Les autorités de certification sont d’ailleurs en train d’établir une liste de signalement commune, de sorte qu’une société qui arnaque intentionnellement ses victimes par hameçonnage n’aura probablement aucune chance d’obtenir un certificat EV auprès d’une autre AC, quelle qu’elle soit. C’est l’une des raisons pour lesquelles les hameçonneurs n’utilisent pas de certificats EV aujourd’hui - trop chers et trop chronophages à mettre en place s’ils ne peuvent utiliser leur certificat EV que pour une seule et unique campagne d’hameçonnage.
Recommandations
Nous avons fait partie du groupe à l’origine des spécifications de la validation étendue. À l’époque, nous pensions que l’EV serait une norme évolutive que la communauté continuerait à améliorer. En arguant sur le fait que la validation étendue est loin d’être parfaite, ses détracteurs se font l’écho du vieil adage selon lequel le mieux est l’ennemi du bien. La validation étendue est une bonne chose. C’est même une très bonne chose ; il n’y a qu’à voir les statistiques qui indiquent qu’elle contribue à faire du Web un monde meilleur.
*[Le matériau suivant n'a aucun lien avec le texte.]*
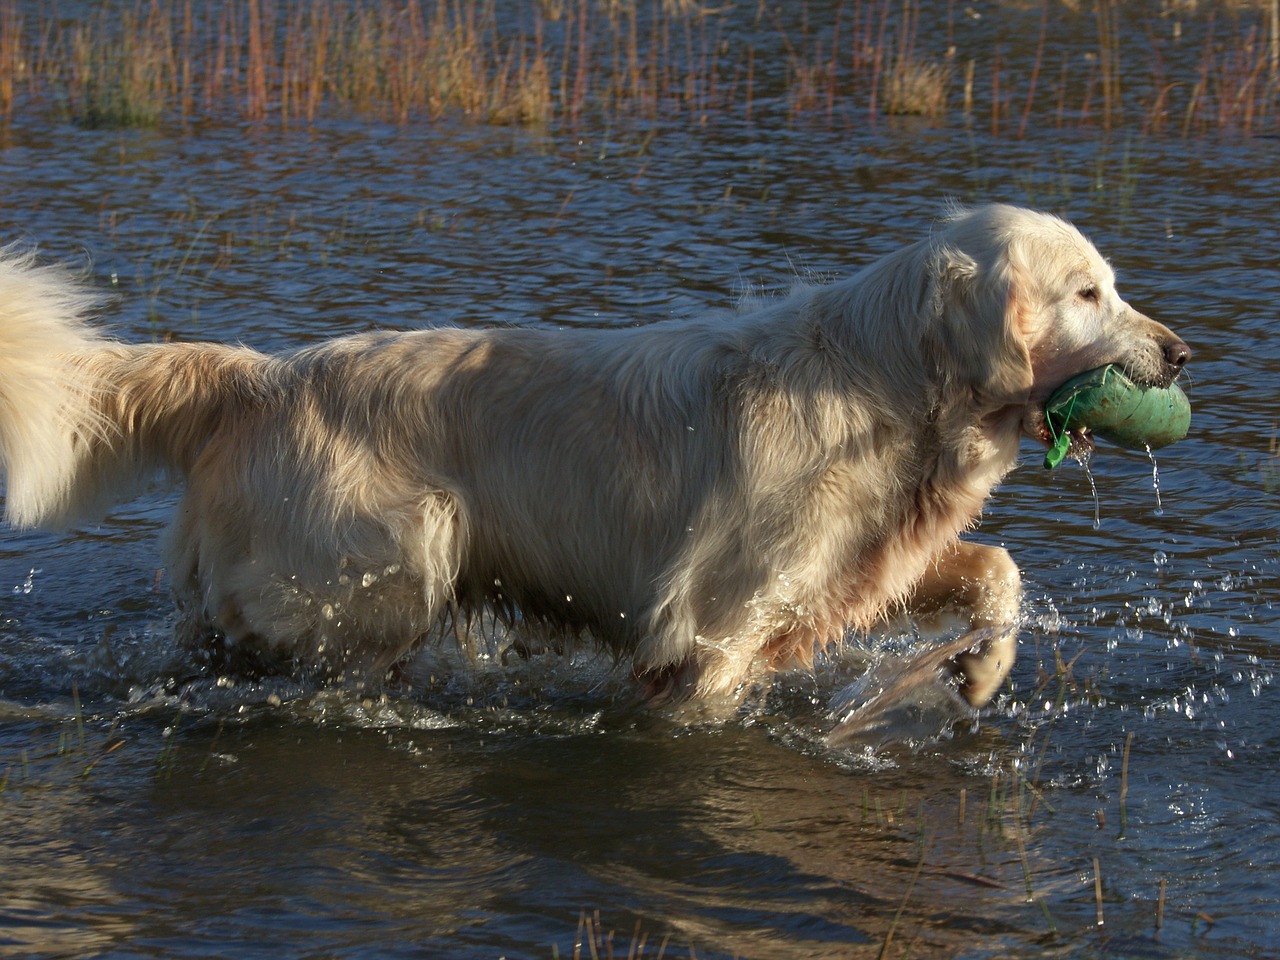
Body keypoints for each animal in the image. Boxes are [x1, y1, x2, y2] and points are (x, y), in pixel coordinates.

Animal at [0, 207, 1182, 721]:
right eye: (1087, 292)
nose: (1180, 354)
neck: (885, 383)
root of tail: (257, 376)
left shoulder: (857, 566)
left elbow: (997, 571)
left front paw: (977, 673)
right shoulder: (710, 628)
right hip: (388, 562)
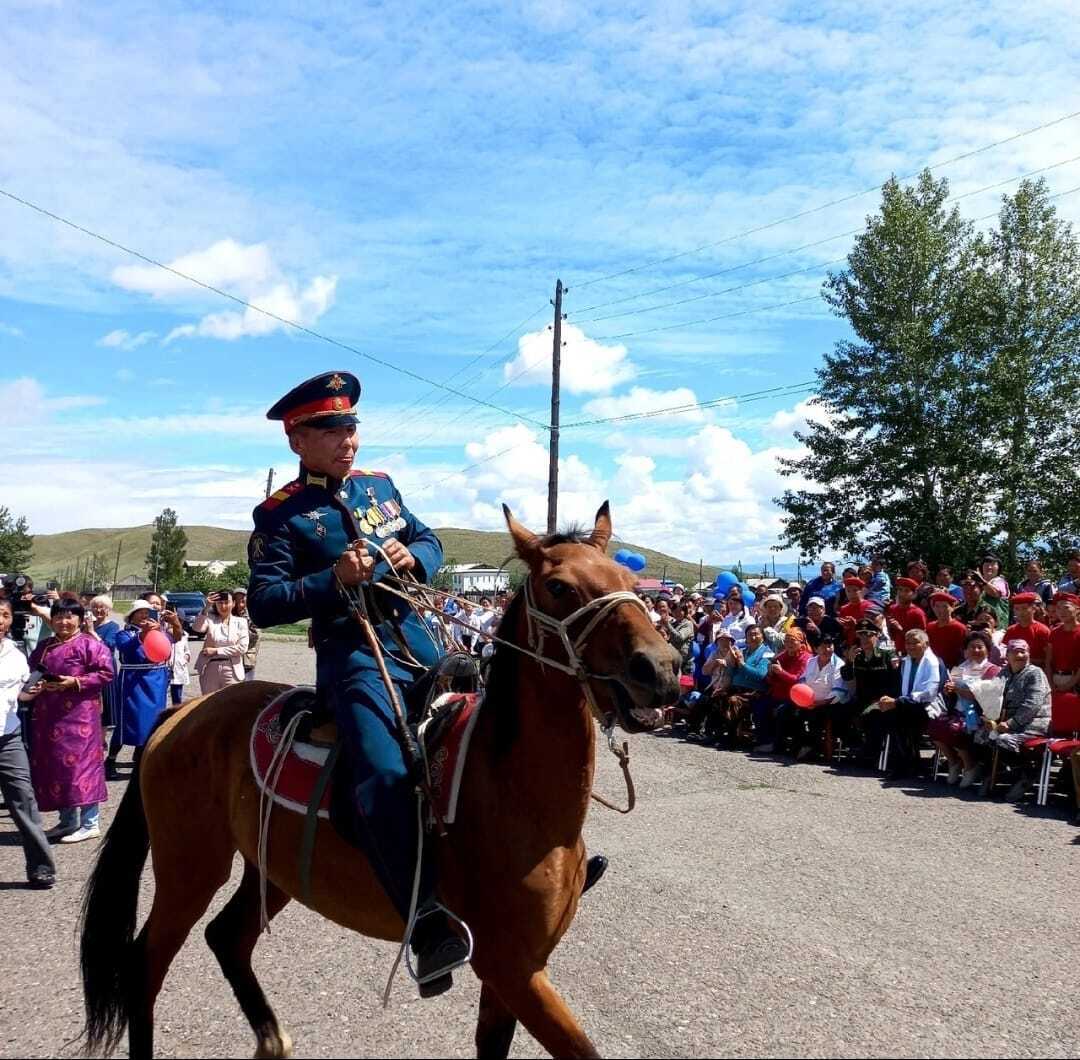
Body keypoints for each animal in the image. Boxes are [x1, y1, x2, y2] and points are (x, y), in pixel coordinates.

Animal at [79, 501, 678, 1054]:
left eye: (630, 583)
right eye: (558, 587)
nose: (661, 670)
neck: (513, 792)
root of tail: (182, 714)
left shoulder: (517, 972)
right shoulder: (511, 966)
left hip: (269, 868)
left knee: (226, 938)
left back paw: (273, 1040)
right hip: (190, 869)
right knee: (144, 967)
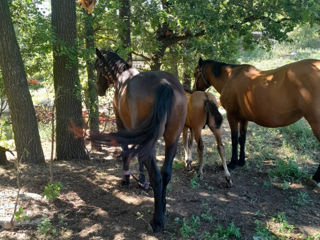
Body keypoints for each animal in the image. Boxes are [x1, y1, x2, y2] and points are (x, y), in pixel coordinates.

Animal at [92, 48, 188, 232]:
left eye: (97, 66)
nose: (98, 89)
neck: (122, 77)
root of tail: (165, 84)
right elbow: (140, 158)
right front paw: (142, 181)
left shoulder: (122, 125)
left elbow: (127, 152)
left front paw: (127, 179)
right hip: (172, 138)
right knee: (165, 173)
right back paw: (162, 207)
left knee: (157, 176)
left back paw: (157, 221)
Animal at [192, 58, 320, 188]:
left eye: (195, 73)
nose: (194, 91)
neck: (230, 77)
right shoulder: (244, 118)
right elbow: (242, 139)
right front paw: (241, 161)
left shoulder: (232, 116)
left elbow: (234, 139)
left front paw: (233, 163)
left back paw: (315, 179)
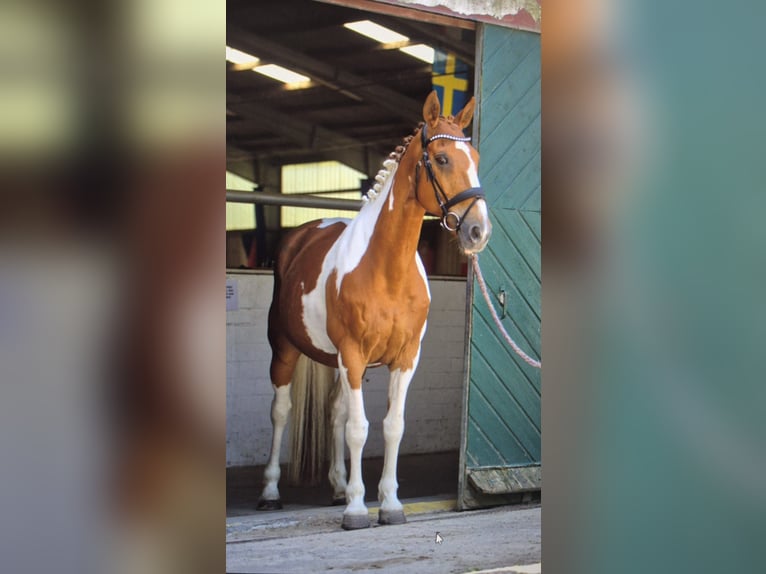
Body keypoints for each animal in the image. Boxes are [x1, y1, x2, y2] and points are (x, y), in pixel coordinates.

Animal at [257, 91, 492, 529]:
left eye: (476, 158)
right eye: (442, 159)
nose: (478, 231)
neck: (387, 268)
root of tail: (301, 235)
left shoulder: (405, 358)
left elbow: (391, 426)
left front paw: (389, 503)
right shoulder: (353, 353)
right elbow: (359, 429)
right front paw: (356, 509)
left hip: (333, 360)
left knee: (333, 412)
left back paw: (336, 486)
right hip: (286, 350)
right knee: (280, 412)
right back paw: (270, 493)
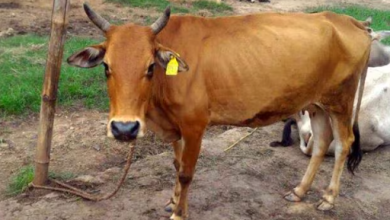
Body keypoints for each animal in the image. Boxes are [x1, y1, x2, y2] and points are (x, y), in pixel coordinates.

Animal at [68, 3, 372, 220]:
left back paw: (328, 198)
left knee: (343, 143)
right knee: (321, 143)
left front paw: (179, 213)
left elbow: (186, 172)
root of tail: (348, 20)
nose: (124, 128)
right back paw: (299, 191)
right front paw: (173, 201)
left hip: (341, 101)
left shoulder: (195, 125)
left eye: (150, 67)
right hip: (316, 104)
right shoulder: (176, 126)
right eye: (106, 67)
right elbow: (176, 164)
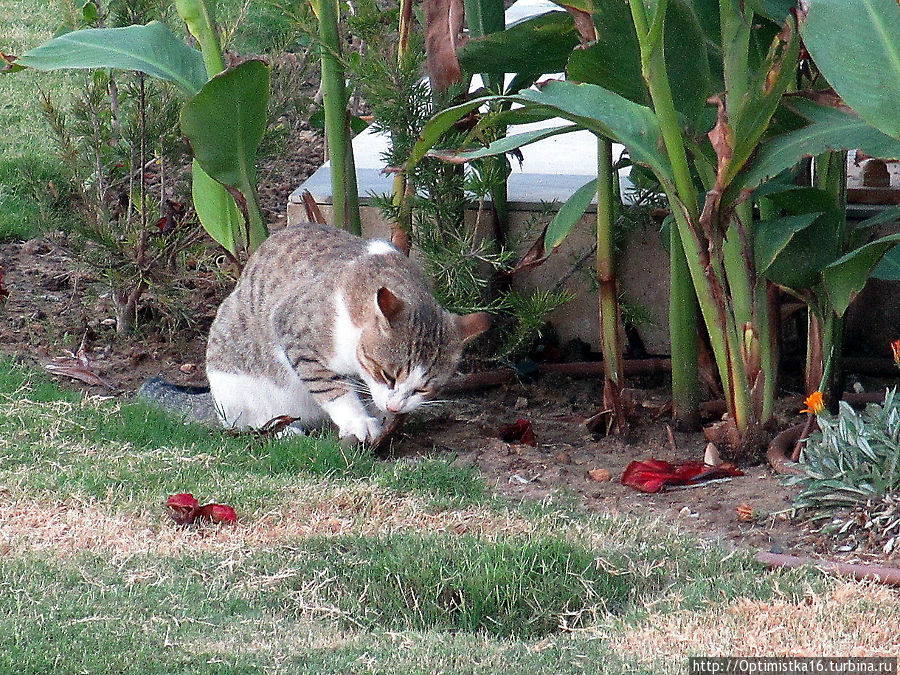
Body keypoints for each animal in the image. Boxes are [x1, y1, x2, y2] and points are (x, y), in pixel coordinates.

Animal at [205, 224, 488, 440]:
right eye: (387, 375)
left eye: (423, 389)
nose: (395, 406)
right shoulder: (294, 331)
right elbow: (329, 386)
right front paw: (358, 421)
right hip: (233, 385)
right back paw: (282, 429)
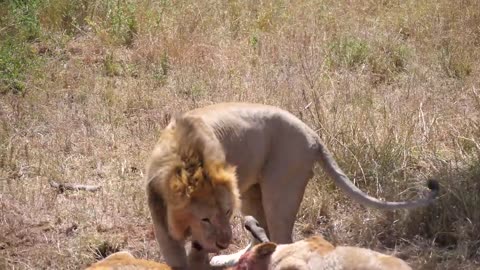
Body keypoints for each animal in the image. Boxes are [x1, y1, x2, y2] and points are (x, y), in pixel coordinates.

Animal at [145, 102, 438, 268]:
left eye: (227, 212)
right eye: (205, 218)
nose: (223, 242)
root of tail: (313, 134)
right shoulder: (163, 226)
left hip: (280, 190)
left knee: (281, 239)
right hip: (251, 192)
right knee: (258, 234)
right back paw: (229, 258)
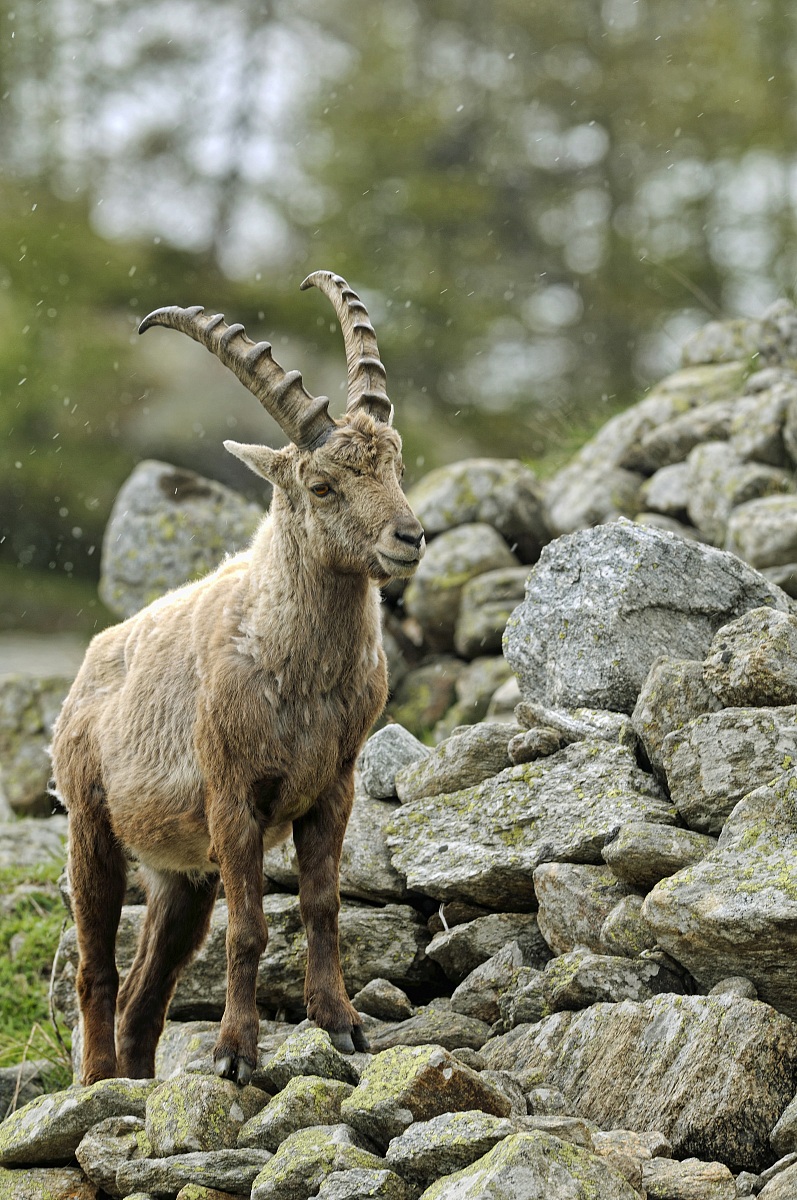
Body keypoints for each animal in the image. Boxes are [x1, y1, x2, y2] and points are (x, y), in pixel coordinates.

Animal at [51, 271, 425, 1086]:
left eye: (394, 466)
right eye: (321, 485)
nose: (408, 537)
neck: (298, 672)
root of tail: (89, 665)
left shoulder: (333, 787)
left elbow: (321, 906)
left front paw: (341, 1023)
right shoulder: (233, 797)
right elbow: (250, 927)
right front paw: (234, 1051)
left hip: (181, 876)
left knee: (146, 988)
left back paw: (135, 1077)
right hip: (92, 827)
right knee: (97, 968)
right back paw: (97, 1080)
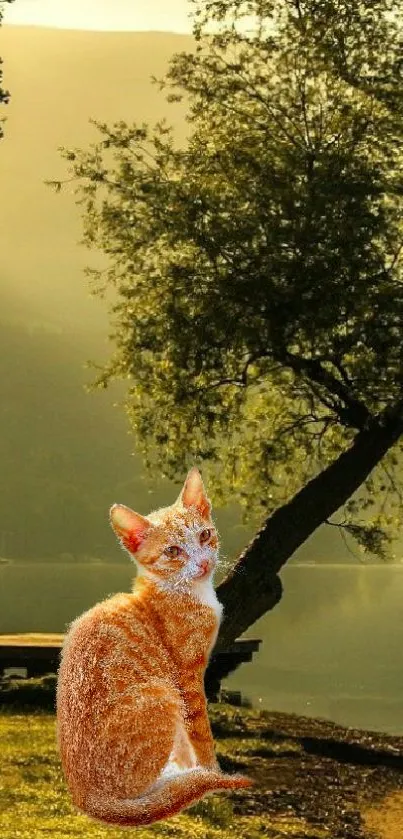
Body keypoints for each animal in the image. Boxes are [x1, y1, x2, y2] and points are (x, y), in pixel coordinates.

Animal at [56, 466, 252, 828]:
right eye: (173, 551)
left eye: (205, 536)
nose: (203, 564)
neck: (182, 591)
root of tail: (83, 796)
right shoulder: (187, 678)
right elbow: (200, 733)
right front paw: (210, 772)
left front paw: (195, 768)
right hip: (162, 694)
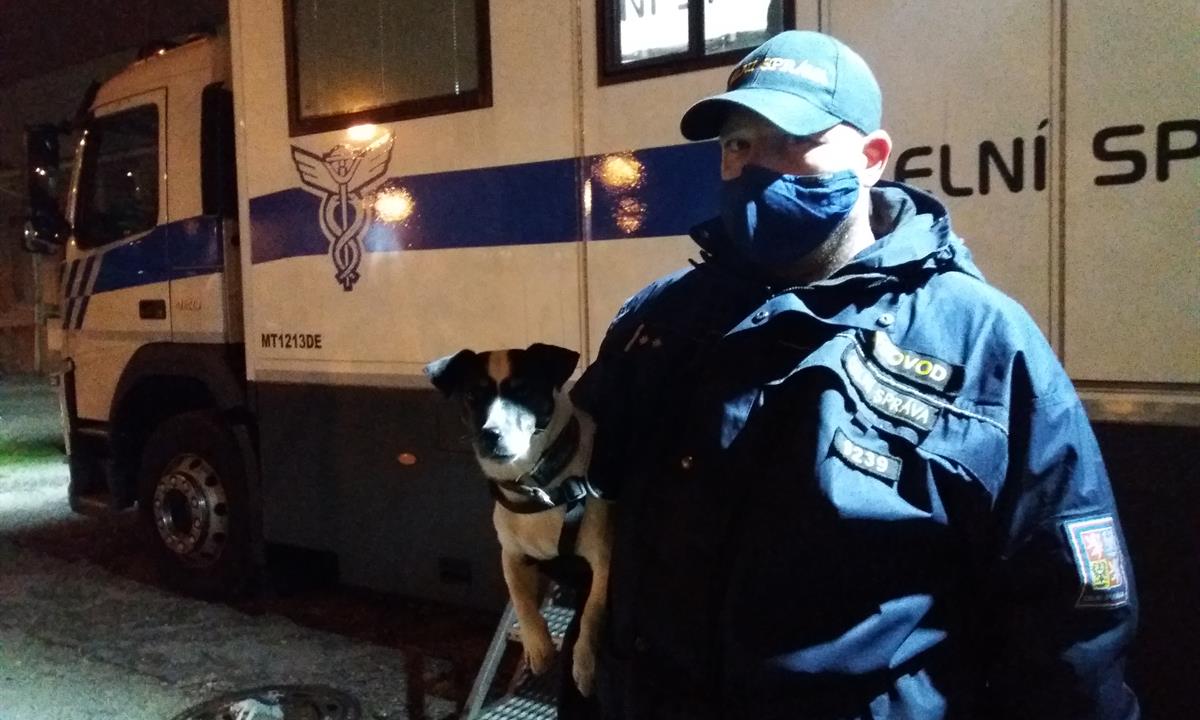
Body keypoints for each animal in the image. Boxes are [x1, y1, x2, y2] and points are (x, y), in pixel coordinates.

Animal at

Concentrons donc notre énergie pour faire encore mieux.
Le Conseil de sécurité des AC estime qu’il vaudrait mieux faire évoluer les indicateurs de la validation étendue des certificats, que les supprimer :
Pour lutter contre l’hameçonnage et rehausser les normes d’identité des sites Web, les éditeurs de navigateurs doivent, à notre avis, travailler ensemble à l’élaboration d’indicateurs de sécurité communs pour les ordinateurs portables et les terminaux mobiles. Idéalement, il faudrait que les éditeurs s’engagent avec les autorités de certification sur des actions de formation pour que les utilisateurs puissent exploiter les informations d’identité disponibles afin de prendre des décisions éclairées pour leur sécurité. Les normes communes pour les indicateurs ont connu un succès extraordinaire.
Autre exemple : Le panneau de signalisation « Stop » était autrefois différent d’un pays à l’autre, voire d’un état à l’autre pour les Etats-Unis jusqu’à ce qu’il soit normalisé. Si les panneaux Stop étaient restés différents et que les automobilistes ignoraient leur signification, certains pourraient dire : « Comme les conducteurs ne tiennent pas compte du panneau Stop pour assurer leur sécurité sur la route (en arrêtant leur véhicule), supprimons simplement tous les panneaux Stop ». Cela ne rendrait pas nos routes plus sûres pour autant ! Pour revenir à l’hameçonnage, avec l’évolution et l’augmentation permanente des attaques, il nous faut aussi renforcer et faire évoluer nos normes d’identité et de sécurité, ainsi que l’éducation des utilisateurs.
Cela offre une excellente occasion d’innover et de collaborer qui sera bénéfique aux internautes et à l’ensemble du secteur.
Cet article a été republié avec l’autorisation du Conseil de sécurité des AC.